The observed signal will be $r(t) + n(t)$ .

The noise is usually dependent on temperature.

Passband Transmission

To transmit several data signals simultaneously on a single channel (while avoiding collisions), passband transmission is required.

Data is transmitted by modulating a sinusoidal carrier of a certain frequency; one signal occupies a certain bandwidth around the center frequency.

By choosing center frequencies with sufficient separation, several data signals can be transmitted in parallel in a sufficiently wide frequency band (e.g. FM radio, Wi-Fi bands). This is also called frequency-division multiplexing.

In digital passband modulation, information modulated onto sinusoidal carrier of duration $T$ - the symbol duration.

s(t) = A(t) \cdot cos(t(f_c + f(t)) + \phi(t)), t \in [0,T]

Where $A(t)$ is the amplitude, $f(t)$ is the frequency offset, $\phi(t)$ is the phase, and $f_c$ is the center frequency.

As each symbol will have their own functions, there may be sudden jumps (in theory) in amplitude as it the waveform moves from one symbol to the next.

There are three forms of digital modulation, each of which varies one of the functions:

Amplitude Modulation (Amplitude Shift Keying) varies $A(t)$ :

$s_i(t) = A_i \cdot cos(f_c \cdot t)$ where $A_i$ is the amplitude corresponding to the $i$ th symbol, and $s_i(t)$ the waveform for that symbol.

Frequency Modulation (Frequency Shift Keying) varies $f(t)$ :

$s_i(t) = A \cdot cos((f_c + f_i) \cdot t)$ , where $t\in[0,T]$ and $f_i$ is the frequency offset for the given symbol.

Phase Modulation (Amplitude Shift Keying) varies $\phi(t)$ :

$s_i(t) = A \cdot cos(f_c \cdot t + \phi_i)$ , where $phi_i$ is the phase for the $i$ th symbol.

Quadrature Amplitude Modulation (QAM)

A combination of ASK and PSK, varying amplitude and phase according to the symbol simultaneously.

Amplitude-Phase graph with some (square) number of constellation points equally spread apart, forming a grid.

QAM usually applied with 16, 64 or 256 different constellation points, allowing 4, 6 or 8 bits to be mapped to one QAM symbol.
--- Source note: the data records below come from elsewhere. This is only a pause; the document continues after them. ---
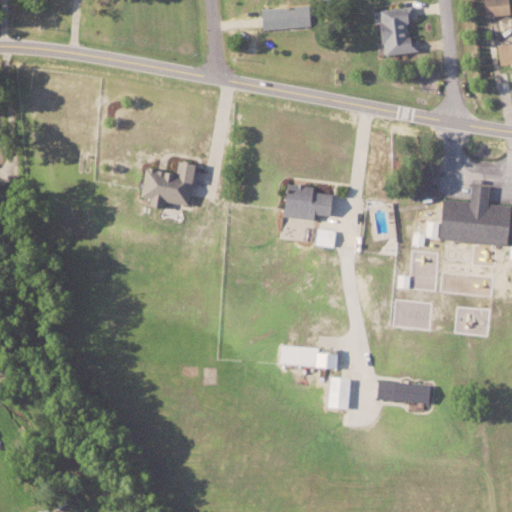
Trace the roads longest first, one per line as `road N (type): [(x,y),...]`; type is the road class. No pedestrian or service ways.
road 1 (tertiary): [(511,129),(0,43)]
road 2 (residential): [(444,0),(457,122)]
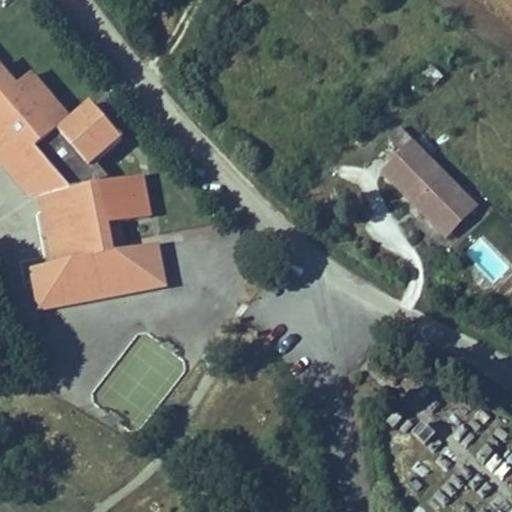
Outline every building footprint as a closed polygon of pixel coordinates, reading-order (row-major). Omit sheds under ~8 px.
[(0,146),(34,186),(52,169),(71,191),(83,189),(86,202),(58,207),(62,229),(78,226),(83,251),(55,257),(34,261),(42,302),(167,278),(159,237),(129,243),(114,246),(112,234),(102,178),(112,176),(111,168),(99,155),(125,132),(102,105),(77,127),(69,118),(61,108),(66,103),(34,66),(18,80),(0,59),(0,146)] [(102,105),(94,96),(69,118),(77,127),(102,105)] [(479,211),(400,132),(368,164),(446,243),(479,211)] [(34,186),(0,146),(0,158),(31,194),(44,199),(55,257),(83,251),(78,226),(62,229),(58,207),(86,202),(83,189),(71,191),(52,169),(34,186)] [(126,231),(112,234),(114,246),(129,243),(126,231)]
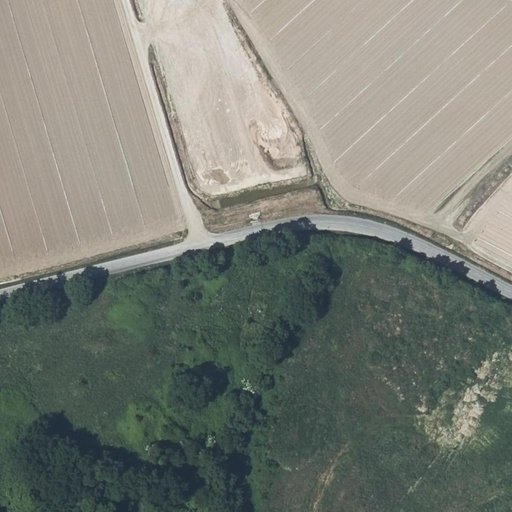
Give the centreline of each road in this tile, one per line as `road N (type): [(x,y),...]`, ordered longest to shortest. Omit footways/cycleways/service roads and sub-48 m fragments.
road 1 (tertiary): [(0,297),(304,223),(353,224),(399,237),(511,292)]
road 2 (track): [(201,247),(125,0)]
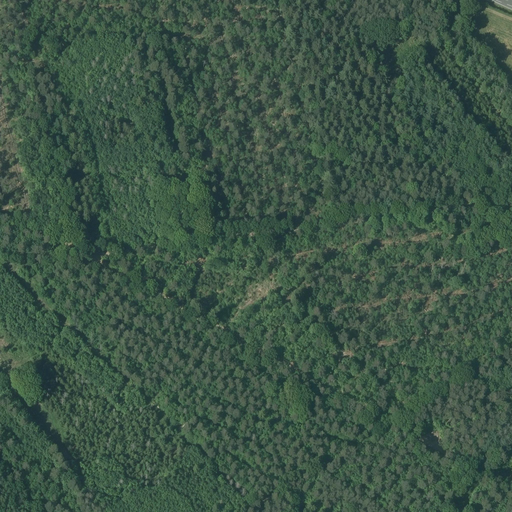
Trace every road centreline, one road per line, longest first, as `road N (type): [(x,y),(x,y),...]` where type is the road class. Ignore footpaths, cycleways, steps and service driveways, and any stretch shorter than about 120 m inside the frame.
road 1 (track): [(511,202),(80,258)]
road 2 (track): [(80,258),(458,458)]
road 3 (track): [(0,268),(256,503)]
road 4 (track): [(393,425),(256,503)]
road 5 (track): [(393,425),(511,347)]
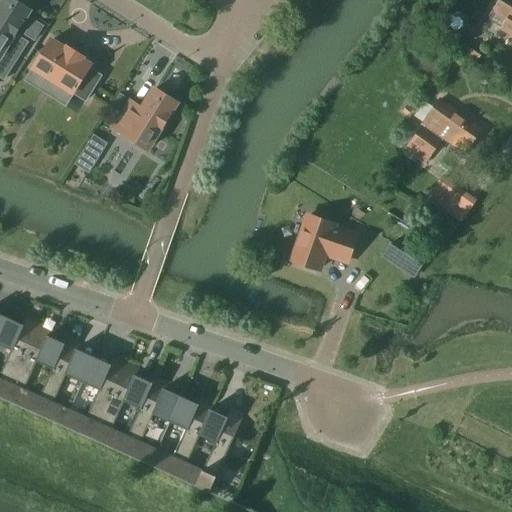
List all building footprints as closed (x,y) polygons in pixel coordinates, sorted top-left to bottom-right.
[(0,77),(5,80),(29,42),(16,33),(23,22),(31,9),(27,7),(28,7),(17,0),(5,0),(0,8),(0,77)] [(511,0),(500,0),(489,18),(503,27),(502,29),(511,35),(510,38),(511,39),(511,0)] [(84,56),(69,47),(67,50),(51,40),(35,67),(86,100),(102,75),(90,68),(91,65),(82,59),(84,56)] [(156,88),(143,108),(132,101),(115,128),(148,149),(162,127),(163,127),(171,115),(170,114),(178,102),(175,100),(175,99),(160,89),(159,90),(156,88)] [(441,99),(407,148),(426,162),(443,138),(465,153),(483,129),(441,99)] [(441,180),(429,197),(441,205),(453,189),(441,180)] [(293,260),(320,269),(325,253),(348,261),(357,235),(335,227),(335,225),(309,215),(293,260)] [(382,257),(414,278),(423,264),(391,243),(382,257)] [(0,396),(5,399),(40,321),(28,315),(24,324),(7,317),(0,333),(0,396)] [(51,373),(65,343),(49,336),(53,327),(40,321),(5,399),(34,412),(52,373),(51,373)] [(52,373),(34,412),(63,426),(81,386),(87,371),(93,360),(95,356),(78,349),(82,340),(69,334),(65,343),(51,373),(52,373)] [(81,386),(63,426),(93,439),(128,361),(119,357),(115,355),(111,364),(95,356),(93,360),(87,371),(81,386)] [(139,412),(152,382),(137,375),(141,367),(128,361),(93,439),(122,452),(140,413),(139,412)] [(140,413),(122,452),(151,465),(182,396),(166,389),(170,380),(169,380),(157,374),(156,374),(152,382),(139,412),(140,413)] [(182,396),(151,465),(180,478),(198,439),(199,439),(212,410),(216,401),(203,395),(199,403),(182,396)] [(180,478),(210,492),(245,414),(232,408),(228,417),(212,410),(199,439),(198,439),(180,478)]
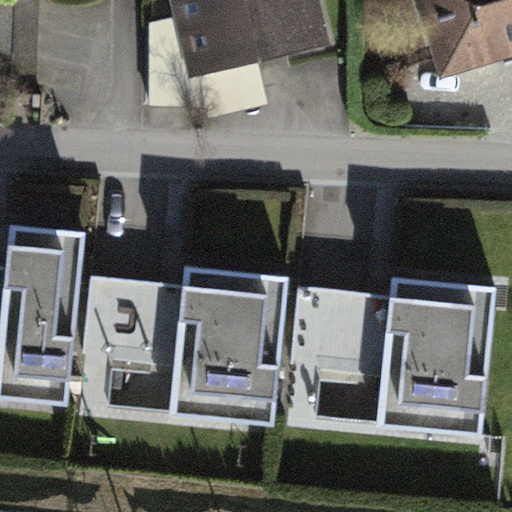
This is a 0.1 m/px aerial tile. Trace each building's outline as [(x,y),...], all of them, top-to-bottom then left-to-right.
[(0,0),(0,57),(12,60),(13,78),(36,78),(40,0),(0,0)] [(259,68),(333,47),(321,0),(169,0),(174,22),(149,27),(149,109),(197,108),(201,122),(269,107),(259,68)] [(511,0),(416,0),(441,80),(511,58),(511,0)] [(10,248),(0,247),(0,388),(72,394),(84,225),(12,219),(10,248)] [(188,268),(99,261),(89,399),(277,413),(288,267),(189,260),(188,268)] [(395,283),(304,275),(292,412),(481,429),(494,281),(396,273),(395,283)]
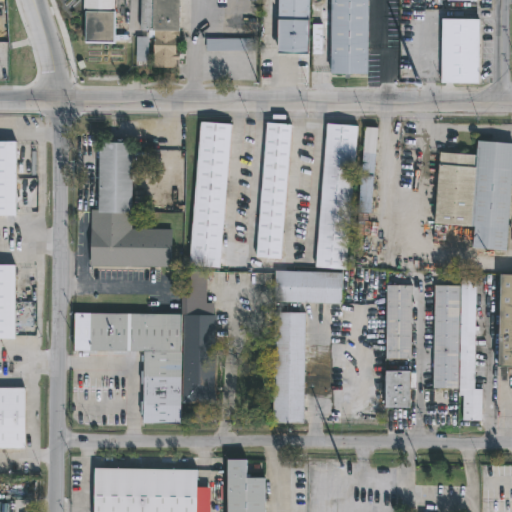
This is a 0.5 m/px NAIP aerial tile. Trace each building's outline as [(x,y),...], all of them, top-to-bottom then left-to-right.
[(114,0),(114,10),(84,10),(84,0),(114,0)] [(180,0),(180,39),(176,39),(176,41),(179,41),(178,54),(181,54),(179,55),(179,59),(181,60),(179,60),(178,67),(155,67),(155,51),(150,51),(149,61),(137,61),(137,37),(150,36),(150,31),(142,30),(141,0),(180,0)] [(308,55),(278,55),(279,0),(310,0),(310,55),(308,55)] [(371,0),(371,74),(333,73),(333,0),(371,0)] [(116,12),(115,44),(85,44),(86,12),(116,12)] [(479,85),(442,85),(442,20),(480,20),(479,85)] [(255,51),(206,52),(206,39),(255,39),(255,51)] [(232,123),(221,268),(189,265),(200,120),(232,123)] [(291,123),(281,258),(257,256),(267,121),(291,123)] [(347,268),(347,269),(316,267),(327,122),(358,125),(347,268)] [(378,127),(374,173),(361,172),(365,126),(378,127)] [(511,141),(511,189),(507,249),(473,246),(475,225),(435,222),(440,151),(477,154),(478,139),(511,141)] [(16,217),(0,217),(0,142),(16,143),(16,217)] [(132,187),(132,228),(172,229),(171,266),(90,265),(91,211),(98,211),(99,145),(133,145),(132,187)] [(374,175),(372,212),(359,211),(361,174),(374,175)] [(15,338),(0,338),(0,264),(15,264),(15,338)] [(343,272),(342,303),(274,301),(275,269),(343,272)] [(208,271),(207,303),(214,303),(214,314),(217,314),(216,403),(181,403),(181,424),(143,424),(144,414),(140,414),(141,401),(144,401),(144,384),(141,384),(141,370),(143,370),(143,361),(141,361),(141,354),(144,355),(144,351),(127,350),(127,353),(113,353),(113,350),(97,350),(97,352),(83,352),(83,350),(74,350),(74,312),(181,313),(182,270),(208,271)] [(511,363),(498,363),(502,271),(511,271),(511,363)] [(479,326),(479,331),(476,331),(475,388),(483,388),(482,420),(463,420),(463,394),(460,394),(462,279),(477,279),(476,326),(479,326)] [(388,358),(387,358),(387,284),(412,284),(412,359),(388,358)] [(460,285),(458,388),(433,387),(435,284),(460,285)] [(304,422),(273,422),(275,311),(306,312),(304,422)] [(386,407),(386,369),(411,370),(411,407),(386,407)] [(25,448),(0,448),(0,387),(24,387),(25,448)] [(247,458),(247,477),(265,477),(265,511),(228,511),(228,459),(247,458)] [(197,469),(196,511),(93,511),(94,468),(197,469)]
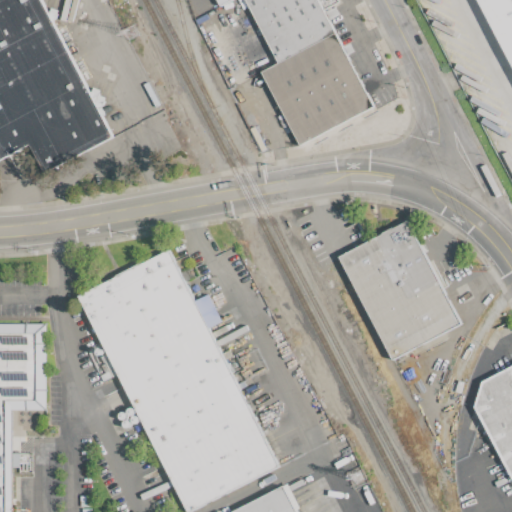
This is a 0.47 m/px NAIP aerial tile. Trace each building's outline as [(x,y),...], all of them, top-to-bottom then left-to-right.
[(108,140),(43,0),(0,0),(0,159),(31,146),(42,170),(108,140)] [(371,109),(325,8),(338,2),(336,0),(214,0),(217,6),(230,0),(246,0),(276,64),(262,70),(295,144),(371,109)] [(511,0),(480,0),(511,60),(511,0)] [(340,257),(394,360),(464,323),(411,220),(340,257)] [(276,471),(212,326),(220,322),(208,294),(192,301),(170,251),(77,292),(99,342),(87,347),(102,380),(120,371),(183,511),(276,471)] [(46,323),(0,322),(0,511),(9,511),(10,470),(31,470),(31,453),(11,453),(11,410),(46,410),(46,323)] [(511,479),(475,407),(482,382),(511,367),(511,479)] [(299,511),(287,485),(228,511),(299,511)]
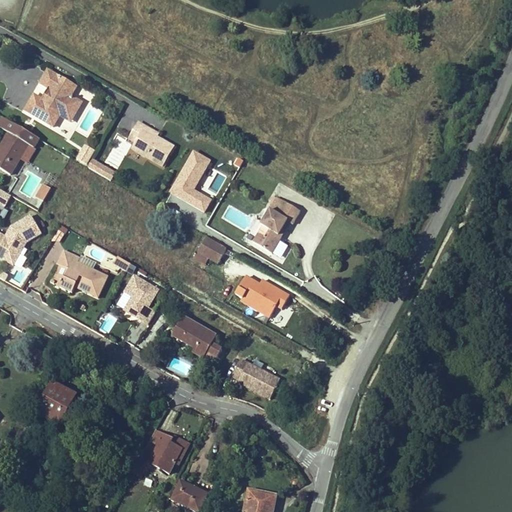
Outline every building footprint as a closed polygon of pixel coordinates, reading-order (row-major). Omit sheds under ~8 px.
[(49,104),(46,102),(39,98),(30,113),(58,130),(64,118),(65,118),(71,117),(77,106),(76,104),(77,101),(75,99),(81,90),(52,74),(45,86),(52,90),(50,94),(54,96),(49,104)] [(50,94),(46,102),(49,104),(54,96),(50,94)] [(65,118),(64,118),(75,125),(86,106),(77,101),(76,104),(77,106),(71,117),(65,118)] [(0,127),(4,130),(9,121),(3,118),(0,122),(0,127)] [(5,151),(0,159),(0,168),(11,175),(29,145),(34,148),(39,139),(9,121),(4,130),(10,134),(1,148),(5,151)] [(165,170),(177,150),(158,139),(147,133),(149,129),(140,124),(130,141),(137,146),(134,152),(165,170)] [(149,129),(147,133),(158,139),(160,136),(149,129)] [(97,152),(89,148),(82,161),(89,165),(97,152)] [(193,153),(169,196),(206,216),(213,202),(196,193),(212,163),(193,153)] [(112,183),(117,175),(93,160),(88,169),(112,183)] [(37,198),(45,202),(52,190),(45,185),(37,198)] [(13,197),(2,190),(0,193),(0,203),(7,207),(13,197)] [(261,232),(258,237),(278,248),(293,222),(296,223),(303,210),(289,202),(282,213),(272,207),(263,224),(272,229),(268,236),(261,232)] [(43,235),(32,217),(12,229),(7,238),(0,234),(0,252),(17,263),(28,244),(43,235)] [(268,236),(272,229),(263,224),(259,231),(261,232),(268,236)] [(256,242),(276,253),(278,248),(258,237),(256,242)] [(220,264),(228,249),(208,238),(199,252),(211,258),(220,264)] [(0,258),(15,267),(17,263),(0,252),(0,258)] [(74,295),(77,289),(79,285),(86,289),(85,292),(101,299),(111,278),(81,265),(83,260),(65,252),(59,266),(61,267),(53,285),(74,295)] [(207,265),(211,258),(199,252),(195,258),(207,265)] [(121,258),(117,265),(129,272),(133,265),(121,258)] [(242,302),(249,307),(253,300),(261,305),(257,312),(270,319),(278,306),(280,302),(286,305),(291,297),(264,281),(261,286),(259,289),(253,285),(255,282),(247,278),(237,296),(244,300),(242,302)] [(30,280),(22,293),(23,293),(26,295),(34,283),(30,280)] [(114,323),(130,332),(134,325),(147,302),(131,293),(123,288),(114,305),(121,309),(114,323)] [(253,300),(249,307),(257,312),(261,305),(253,300)] [(175,334),(174,336),(196,349),(194,353),(205,359),(206,358),(215,363),(223,351),(213,345),(217,338),(184,318),(179,327),(175,334)] [(130,332),(142,339),(146,332),(134,325),(130,332)] [(271,403),(282,382),(241,361),(230,382),(271,403)] [(53,384),(51,388),(65,395),(66,392),(53,384)] [(51,388),(37,414),(45,419),(47,415),(61,423),(76,397),(66,392),(65,395),(51,388)] [(61,423),(47,415),(45,419),(59,426),(61,423)] [(156,431),(146,449),(134,472),(133,474),(141,478),(149,464),(169,475),(175,464),(182,451),(171,445),(173,441),(156,431)] [(189,446),(174,439),(173,441),(171,445),(182,451),(175,464),(179,465),(189,446)] [(146,449),(138,445),(126,468),(134,472),(146,449)] [(200,511),(209,495),(180,482),(171,501),(195,511),(200,511)] [(268,511),(272,497),(250,492),(245,511),(268,511)] [(273,511),(276,498),(272,497),(268,511),(273,511)]
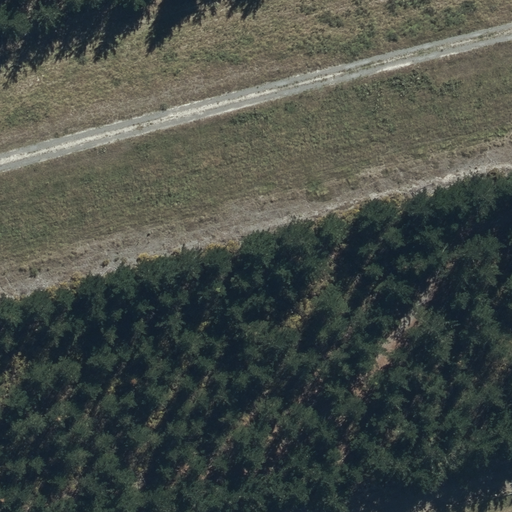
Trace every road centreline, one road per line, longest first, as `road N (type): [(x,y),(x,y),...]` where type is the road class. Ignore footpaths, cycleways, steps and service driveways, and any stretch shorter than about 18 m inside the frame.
road 1 (track): [(0,161),(511,34)]
road 2 (track): [(305,511),(511,461)]
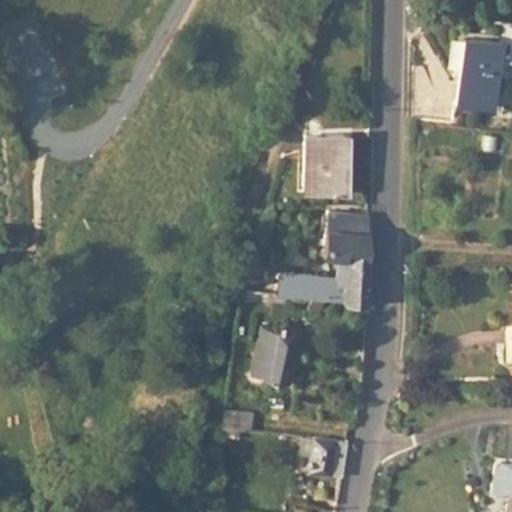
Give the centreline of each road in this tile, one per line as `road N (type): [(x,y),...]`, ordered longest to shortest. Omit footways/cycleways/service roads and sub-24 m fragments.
road 1 (track): [(180,511),(207,418),(246,212),(322,0)]
road 2 (tertiary): [(357,511),(393,280),(393,0)]
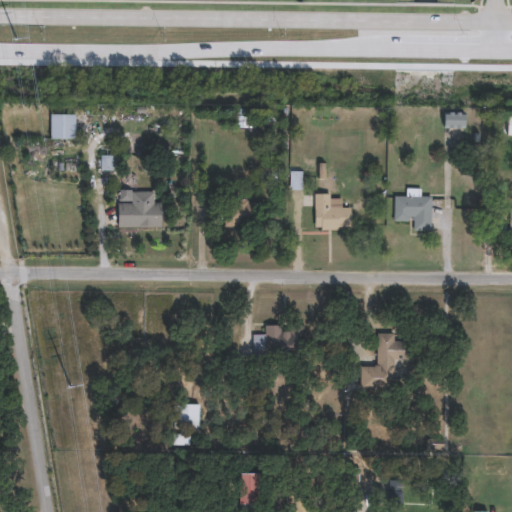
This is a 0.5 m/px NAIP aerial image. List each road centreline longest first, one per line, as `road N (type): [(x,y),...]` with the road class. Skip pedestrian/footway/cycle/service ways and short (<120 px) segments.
road 1 (residential): [(511,277),(0,268)]
road 2 (secondary): [(511,22),(0,15)]
road 3 (secondary): [(0,42),(511,46)]
road 4 (residential): [(47,511),(0,219)]
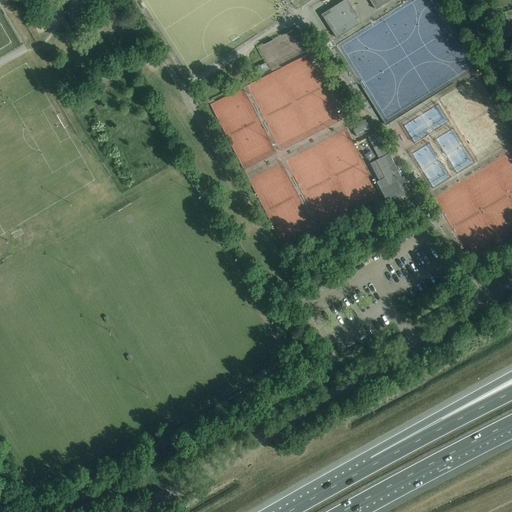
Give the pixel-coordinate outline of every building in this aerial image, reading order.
[(330,12),(323,17),(336,38),(359,24),(356,19),(358,17),(347,0),(344,0),(329,10),(330,12)] [(370,0),(376,9),(390,0),(370,0)] [(268,68),(265,62),(254,67),(257,73),(268,68)] [(365,119),(362,121),(356,124),(357,127),(353,129),(357,137),(371,130),(367,122),(367,123),(365,119)] [(368,137),(379,158),(389,153),(387,149),(385,150),(376,133),(368,137)] [(385,177),(377,181),(385,197),(389,195),(391,201),(404,194),(399,184),(406,181),(404,176),(402,177),(389,153),(379,158),(376,160),(385,177)]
Greater throughput but higher error rate.

Synchronization

Sender and receiver need to agree on how long the symbol period is, the exact center frequency, where packets start and and etc.

They have no common time or frequency reference, with each having their own local time and frequency references (using a crystal oscillators).

Oscillator frequency depends on manufacturing tolerances, ageing, temperature, pressure etc.

Hence, the receiver cannot assume the sender has the same time and frequency reference. Hence the receiver must:

Synchronize its time/frequency reference with the transmitter’s
Track and maintain it during packet reception

Oscillator mismatch and Doppler shift can mess up the frequency, and PSK/QAM require tracking signal phase. Synchronizing frequency and phase is called carrier synchronization.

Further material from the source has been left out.